Part of the reason is numbers. Then-Defense Secretary Robert Gates predicted that the U.S. military would have far more stealth planes than China through at least 2025. Currently, the U.S. has 183 F-22 Raptors, and the Lockheed Martin assembly lines are busy turning out America’s other 5th-generation jet, the F-35 Joint Strike Fighter. By the end of the year, the U.S. and its allies will be flying more than 200 F-35s; by decade’s end, that total is slated to pass 600.

By comparison, China is believed to have a dozen J-20s: four production jets and eight prototypes used for testing. Only two developmental J-31 jets — China’s other stealthy jet, similar to the F-35 — are believed to exist.

Still, the Pentagon urged caution about these planes in its annual report to Congress on China’s military.
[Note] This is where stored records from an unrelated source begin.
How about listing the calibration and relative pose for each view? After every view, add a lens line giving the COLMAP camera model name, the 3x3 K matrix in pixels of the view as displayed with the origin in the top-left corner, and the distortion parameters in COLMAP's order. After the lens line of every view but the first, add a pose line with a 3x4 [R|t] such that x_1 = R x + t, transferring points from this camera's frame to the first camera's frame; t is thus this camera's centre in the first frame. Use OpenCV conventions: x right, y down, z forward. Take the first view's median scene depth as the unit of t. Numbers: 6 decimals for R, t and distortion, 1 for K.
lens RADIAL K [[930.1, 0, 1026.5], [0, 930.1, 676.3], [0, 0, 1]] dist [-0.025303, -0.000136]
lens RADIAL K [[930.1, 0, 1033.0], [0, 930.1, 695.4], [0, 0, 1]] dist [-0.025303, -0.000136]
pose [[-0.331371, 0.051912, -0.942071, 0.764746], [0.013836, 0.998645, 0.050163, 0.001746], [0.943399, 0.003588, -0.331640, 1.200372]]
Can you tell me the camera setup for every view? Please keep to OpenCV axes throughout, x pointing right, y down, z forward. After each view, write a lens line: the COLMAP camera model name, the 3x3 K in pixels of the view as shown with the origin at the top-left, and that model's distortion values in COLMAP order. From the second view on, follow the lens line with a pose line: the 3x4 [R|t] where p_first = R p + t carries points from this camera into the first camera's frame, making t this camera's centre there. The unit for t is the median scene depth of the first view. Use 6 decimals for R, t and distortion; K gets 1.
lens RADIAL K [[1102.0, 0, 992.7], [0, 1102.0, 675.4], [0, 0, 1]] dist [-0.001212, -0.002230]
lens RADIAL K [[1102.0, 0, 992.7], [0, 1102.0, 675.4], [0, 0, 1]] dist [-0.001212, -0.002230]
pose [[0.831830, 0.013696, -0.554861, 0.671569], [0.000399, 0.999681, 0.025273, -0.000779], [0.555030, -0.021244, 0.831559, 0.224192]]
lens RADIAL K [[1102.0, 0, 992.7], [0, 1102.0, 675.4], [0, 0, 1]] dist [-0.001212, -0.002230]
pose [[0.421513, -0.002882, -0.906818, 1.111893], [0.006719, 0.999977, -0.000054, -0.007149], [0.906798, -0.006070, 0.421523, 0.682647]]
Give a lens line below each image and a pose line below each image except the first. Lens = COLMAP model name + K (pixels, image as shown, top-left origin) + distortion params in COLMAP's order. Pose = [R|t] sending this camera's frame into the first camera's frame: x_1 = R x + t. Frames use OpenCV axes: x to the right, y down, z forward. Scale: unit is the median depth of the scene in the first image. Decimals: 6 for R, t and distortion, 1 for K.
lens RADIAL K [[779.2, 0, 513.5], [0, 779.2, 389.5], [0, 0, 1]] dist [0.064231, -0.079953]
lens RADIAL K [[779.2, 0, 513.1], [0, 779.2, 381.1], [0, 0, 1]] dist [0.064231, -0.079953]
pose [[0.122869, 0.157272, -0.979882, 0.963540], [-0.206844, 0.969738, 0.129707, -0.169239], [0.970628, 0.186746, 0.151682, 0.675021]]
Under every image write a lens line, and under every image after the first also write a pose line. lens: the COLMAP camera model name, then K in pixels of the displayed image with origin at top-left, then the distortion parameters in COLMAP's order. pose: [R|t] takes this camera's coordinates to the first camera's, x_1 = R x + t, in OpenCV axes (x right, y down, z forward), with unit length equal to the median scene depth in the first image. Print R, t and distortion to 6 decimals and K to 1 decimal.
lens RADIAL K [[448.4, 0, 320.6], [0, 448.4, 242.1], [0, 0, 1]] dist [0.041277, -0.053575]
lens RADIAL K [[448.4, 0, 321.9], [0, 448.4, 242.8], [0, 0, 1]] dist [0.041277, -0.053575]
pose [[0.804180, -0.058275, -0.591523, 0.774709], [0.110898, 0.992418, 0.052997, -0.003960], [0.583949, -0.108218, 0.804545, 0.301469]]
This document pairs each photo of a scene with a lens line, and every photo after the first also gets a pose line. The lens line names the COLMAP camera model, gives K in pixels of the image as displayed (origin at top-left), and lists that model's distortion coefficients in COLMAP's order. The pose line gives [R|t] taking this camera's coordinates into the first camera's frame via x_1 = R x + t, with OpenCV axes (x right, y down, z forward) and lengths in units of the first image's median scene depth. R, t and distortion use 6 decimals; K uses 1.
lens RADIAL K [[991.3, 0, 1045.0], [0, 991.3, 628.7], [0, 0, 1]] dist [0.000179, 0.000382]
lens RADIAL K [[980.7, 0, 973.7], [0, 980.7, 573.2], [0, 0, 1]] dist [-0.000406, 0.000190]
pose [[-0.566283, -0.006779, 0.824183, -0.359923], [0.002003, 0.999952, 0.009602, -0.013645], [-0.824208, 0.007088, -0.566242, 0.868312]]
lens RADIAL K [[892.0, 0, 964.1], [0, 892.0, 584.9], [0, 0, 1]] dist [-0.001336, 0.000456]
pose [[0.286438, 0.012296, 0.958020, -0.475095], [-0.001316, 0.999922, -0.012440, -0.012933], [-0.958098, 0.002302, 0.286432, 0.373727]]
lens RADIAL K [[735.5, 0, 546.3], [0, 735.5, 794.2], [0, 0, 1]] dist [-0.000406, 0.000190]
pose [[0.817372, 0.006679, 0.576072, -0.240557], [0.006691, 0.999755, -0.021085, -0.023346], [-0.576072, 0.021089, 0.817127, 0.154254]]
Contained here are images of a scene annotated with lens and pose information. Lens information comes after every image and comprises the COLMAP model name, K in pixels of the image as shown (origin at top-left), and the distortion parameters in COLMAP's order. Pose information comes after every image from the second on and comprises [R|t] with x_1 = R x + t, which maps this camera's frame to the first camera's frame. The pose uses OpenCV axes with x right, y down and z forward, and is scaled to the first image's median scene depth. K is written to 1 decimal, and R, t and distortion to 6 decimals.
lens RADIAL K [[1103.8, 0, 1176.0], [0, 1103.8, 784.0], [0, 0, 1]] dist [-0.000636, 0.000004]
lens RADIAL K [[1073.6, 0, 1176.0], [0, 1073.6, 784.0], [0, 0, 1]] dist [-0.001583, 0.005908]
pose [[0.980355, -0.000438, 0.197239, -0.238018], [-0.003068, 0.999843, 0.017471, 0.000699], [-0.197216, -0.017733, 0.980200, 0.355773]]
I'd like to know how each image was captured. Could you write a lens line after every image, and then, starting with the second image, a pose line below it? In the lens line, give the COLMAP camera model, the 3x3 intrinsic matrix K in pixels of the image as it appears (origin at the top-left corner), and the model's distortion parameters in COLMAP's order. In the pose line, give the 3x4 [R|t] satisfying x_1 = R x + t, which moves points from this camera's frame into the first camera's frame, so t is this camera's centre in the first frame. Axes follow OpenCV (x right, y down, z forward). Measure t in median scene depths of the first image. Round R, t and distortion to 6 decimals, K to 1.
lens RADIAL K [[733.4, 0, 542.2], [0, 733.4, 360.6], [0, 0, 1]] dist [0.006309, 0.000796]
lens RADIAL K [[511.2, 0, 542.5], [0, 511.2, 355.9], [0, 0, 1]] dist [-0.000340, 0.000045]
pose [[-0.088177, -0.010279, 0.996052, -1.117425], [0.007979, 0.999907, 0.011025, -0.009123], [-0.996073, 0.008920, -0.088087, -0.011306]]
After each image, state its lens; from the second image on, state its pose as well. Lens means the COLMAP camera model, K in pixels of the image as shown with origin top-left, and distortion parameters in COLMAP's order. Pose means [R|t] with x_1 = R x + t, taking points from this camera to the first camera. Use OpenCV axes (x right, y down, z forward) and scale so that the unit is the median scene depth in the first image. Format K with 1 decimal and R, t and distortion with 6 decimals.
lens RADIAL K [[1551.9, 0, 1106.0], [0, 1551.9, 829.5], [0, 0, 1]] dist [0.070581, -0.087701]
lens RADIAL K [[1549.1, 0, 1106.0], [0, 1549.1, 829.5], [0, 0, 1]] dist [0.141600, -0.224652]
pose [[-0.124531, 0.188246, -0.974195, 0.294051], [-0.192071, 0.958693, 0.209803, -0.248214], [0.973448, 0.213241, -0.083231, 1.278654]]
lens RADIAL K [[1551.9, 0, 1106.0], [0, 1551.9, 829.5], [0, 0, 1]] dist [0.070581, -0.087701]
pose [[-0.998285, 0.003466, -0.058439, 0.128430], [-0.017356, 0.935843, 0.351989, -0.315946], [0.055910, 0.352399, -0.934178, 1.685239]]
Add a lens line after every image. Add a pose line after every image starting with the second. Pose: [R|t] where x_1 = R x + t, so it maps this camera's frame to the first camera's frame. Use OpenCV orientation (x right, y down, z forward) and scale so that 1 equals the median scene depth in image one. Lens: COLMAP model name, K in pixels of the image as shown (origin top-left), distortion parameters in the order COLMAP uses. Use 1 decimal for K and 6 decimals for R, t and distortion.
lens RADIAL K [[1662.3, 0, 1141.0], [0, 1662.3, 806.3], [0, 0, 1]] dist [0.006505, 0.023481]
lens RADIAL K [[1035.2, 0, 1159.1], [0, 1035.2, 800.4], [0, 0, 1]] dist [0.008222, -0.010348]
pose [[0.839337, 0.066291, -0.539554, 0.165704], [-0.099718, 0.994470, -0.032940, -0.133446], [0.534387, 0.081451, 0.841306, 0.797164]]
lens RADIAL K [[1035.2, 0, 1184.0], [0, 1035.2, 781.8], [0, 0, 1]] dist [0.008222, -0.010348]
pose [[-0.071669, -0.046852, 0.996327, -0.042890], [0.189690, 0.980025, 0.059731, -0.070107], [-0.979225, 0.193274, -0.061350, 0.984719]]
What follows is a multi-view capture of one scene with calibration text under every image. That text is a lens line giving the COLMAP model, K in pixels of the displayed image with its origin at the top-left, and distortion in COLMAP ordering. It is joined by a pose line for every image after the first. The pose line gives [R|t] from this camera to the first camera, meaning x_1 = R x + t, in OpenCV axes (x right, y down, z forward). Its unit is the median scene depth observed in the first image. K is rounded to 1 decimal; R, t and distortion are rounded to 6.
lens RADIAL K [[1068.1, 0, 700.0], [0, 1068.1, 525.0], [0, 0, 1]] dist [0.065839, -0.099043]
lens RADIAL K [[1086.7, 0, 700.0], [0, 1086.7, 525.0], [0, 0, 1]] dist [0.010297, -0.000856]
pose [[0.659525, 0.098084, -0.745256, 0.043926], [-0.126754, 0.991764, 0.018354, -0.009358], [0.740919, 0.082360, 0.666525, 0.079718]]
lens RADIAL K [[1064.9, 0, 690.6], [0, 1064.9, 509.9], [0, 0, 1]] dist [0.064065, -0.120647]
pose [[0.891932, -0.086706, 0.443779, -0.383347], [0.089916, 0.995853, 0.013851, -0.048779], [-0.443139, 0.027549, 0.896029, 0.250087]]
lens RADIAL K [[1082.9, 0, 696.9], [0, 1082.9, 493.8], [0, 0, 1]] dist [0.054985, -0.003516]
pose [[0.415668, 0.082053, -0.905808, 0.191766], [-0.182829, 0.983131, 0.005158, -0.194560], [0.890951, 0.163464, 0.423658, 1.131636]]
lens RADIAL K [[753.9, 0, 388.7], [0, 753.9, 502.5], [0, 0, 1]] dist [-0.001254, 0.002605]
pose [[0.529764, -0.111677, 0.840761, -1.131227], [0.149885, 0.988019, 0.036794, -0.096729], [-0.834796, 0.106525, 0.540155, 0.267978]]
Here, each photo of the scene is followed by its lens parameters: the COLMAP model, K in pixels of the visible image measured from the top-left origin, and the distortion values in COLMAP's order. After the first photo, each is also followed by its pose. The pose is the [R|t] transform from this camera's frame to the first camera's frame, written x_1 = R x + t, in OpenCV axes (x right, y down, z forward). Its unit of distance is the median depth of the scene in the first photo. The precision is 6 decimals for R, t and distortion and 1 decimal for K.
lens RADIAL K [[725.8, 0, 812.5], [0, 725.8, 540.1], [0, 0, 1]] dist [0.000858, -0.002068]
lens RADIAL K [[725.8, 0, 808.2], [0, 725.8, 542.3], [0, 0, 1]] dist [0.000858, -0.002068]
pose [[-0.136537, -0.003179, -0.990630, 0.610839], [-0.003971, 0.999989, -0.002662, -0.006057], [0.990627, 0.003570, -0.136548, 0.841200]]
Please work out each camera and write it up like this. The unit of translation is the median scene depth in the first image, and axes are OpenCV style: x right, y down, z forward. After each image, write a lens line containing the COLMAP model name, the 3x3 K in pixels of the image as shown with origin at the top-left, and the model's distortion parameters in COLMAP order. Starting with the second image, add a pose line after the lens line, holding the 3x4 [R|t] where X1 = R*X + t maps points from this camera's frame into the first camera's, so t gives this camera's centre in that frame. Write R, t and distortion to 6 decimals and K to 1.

“These fifth-generation aircraft, which could enter service as early as 2018, will significantly improve China’s existing fleet of fourth-generation aircraft (Russian-built Su-27/Su-30 and J-11A, and indigenous J-10 and J-11B fighters) to support regional air superiority and strike operations,” said the report, released in April.

China’s military rolled out the J-20 in dramatic fashion in 2011, staging a first public test flight three days after then-Defense Secretary Robert Gates told reporters that the Chinese “may be somewhat further ahead in the development of that aircraft than our intelligence had earlier predicted.” Photos of the flight emerged after Gates touched down in Beijing for an official visit. Even China’s civilian leaders were caught off-guard, U.S. defense officials said at the time.

This was about two years after Gates halted F-22 production at 187 jets, a fraction of the 750 aircraft envisioned by Cold War planners. Air Force brass were furious, but Gates reasoned that funds would be better spent on the F-35, its bomb racks, and its own advanced sensors.